The two undergo a whirlwind romance accompanied by Bernstein's remarkable successes on the stage, screen and as a composer of numerous symphonies. A lovely scene has Bernstein take Felicia to the stage where a musical he's working on with Jerome Robbins is rehearsing. The two get swept up in the dance rehearsal before being pulled apart. The symbolism rages aloud in this scene as the two sides of Bernstein's sexuality are pulled in different directions, one toward Felicia, one away from her. Dancers keep pulling both in different directions with Felicia imagining a man who might have taken her from Bernstein earlier in their life. It's an exceptional and exciting sequence that demonstrates Cooper's terrific direction. 

Find my full length review at Geeks.Media 



Movie Review American Fiction

American Fiction (2023) 

Directed by Cord Jefferson 

Written by Cord Jefferson 

Starring Jeffrey Wright, Tracee Ellis Ross, Issa Rae, Sterling K. Brown 

Release Date December 15th, 2023 

Published December 23rd, 2023

American Fiction is the sharpest American comedy of 2023. This brilliant deconstruction of writers, writing, society, and popular culture from Cord Jefferson fearlessly points an accusing finger at the audience while not letting its main character off the hook either. Featuring one of our finest actors, Jeffrey Wright, at his absolute best, American Fiction takes elements from classic literature and mixes them with a touch of the angsty self-analogizing of the formerly great Woody Allen, and crafts a near perfect comedy. 

Monk, played by Jeffrey Wright, is a dyspeptic college professor and long struggling author. Despite having published several books, he cannot escape the specter of being a 'black author' and he's desperately frustrated. After suffering a loss in his family and the decline of his mother's health, Monk gets drunk and writes the kind of novel that he despises. It's a novel filled with stock characters from popular culture centered on the supposed 'black' experience. 

It's written in broken English and Monk's fictional author, Stagg R. Lee, is supposed fugitive from the law. He hopes to use the book to shame those that claim this kind of book is 'important' and 'raw' and explores the 'black' experience. It centers on a gang member with a deadbeat dad and no mother. The book is cobbled together from every 'important' piece of black popular culture aimed at white liberal guilt of the late 20th and 21st century. And in what should come as no surprise, it becomes a massive hit when Monk's agent sends it out to white publishers.

Provided data =>
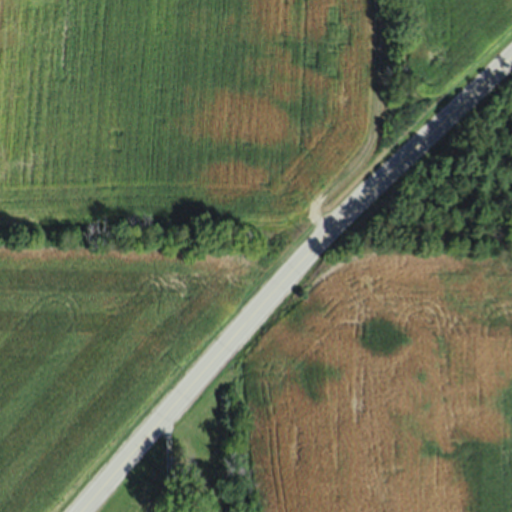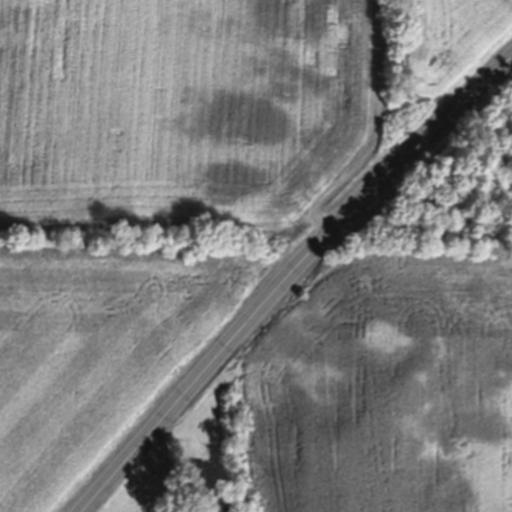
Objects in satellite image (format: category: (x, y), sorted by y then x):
road: (288, 275)
road: (167, 466)
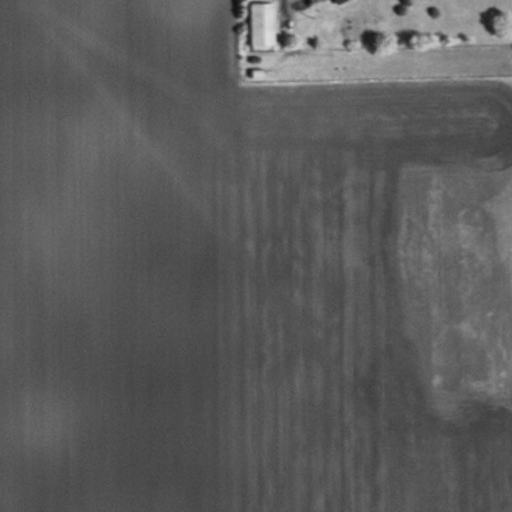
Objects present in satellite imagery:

Work instruction =>
Carry on the review of American Fiction past its last sentence.

Answer below =>
Faced with the conundrum of having written a book he despises and being offered big money to publish the book he despises; Monk begrudgingly takes the money. With his mother being in declining health and needing round the clock care and his brother, Cliff (Sterling K. Brown), being of little help as he drugs and sexes his way through a nasty divorce, Monk needs the money, even if it is coming at the cost of his self-respect. Where this story is headed, you will need to see for yourself. I can only tell you that it is an exceptionally smart and funny journey to get there. 

Writer-Director Cord Jefferson has written one incredibly nimble and lithe comic script. It bubbles with wit and a contempt for a culture that reduces people to stereotypes. At the same time, the keystone of the movie is revealed in a terrifically awkward and deeply uncomfortable opening scene. Here, Monk in his job as a professor is teaching about the work of Flannery O'Connor. When he writes the title of one of O'Connor's short stories on the board, the title of which I can't comfortably write in this review, the student, a young white woman objects. The title contains the N-word and while the young white woman expresses her discomfort at having to see the word, Monk becomes frustrated and berates her.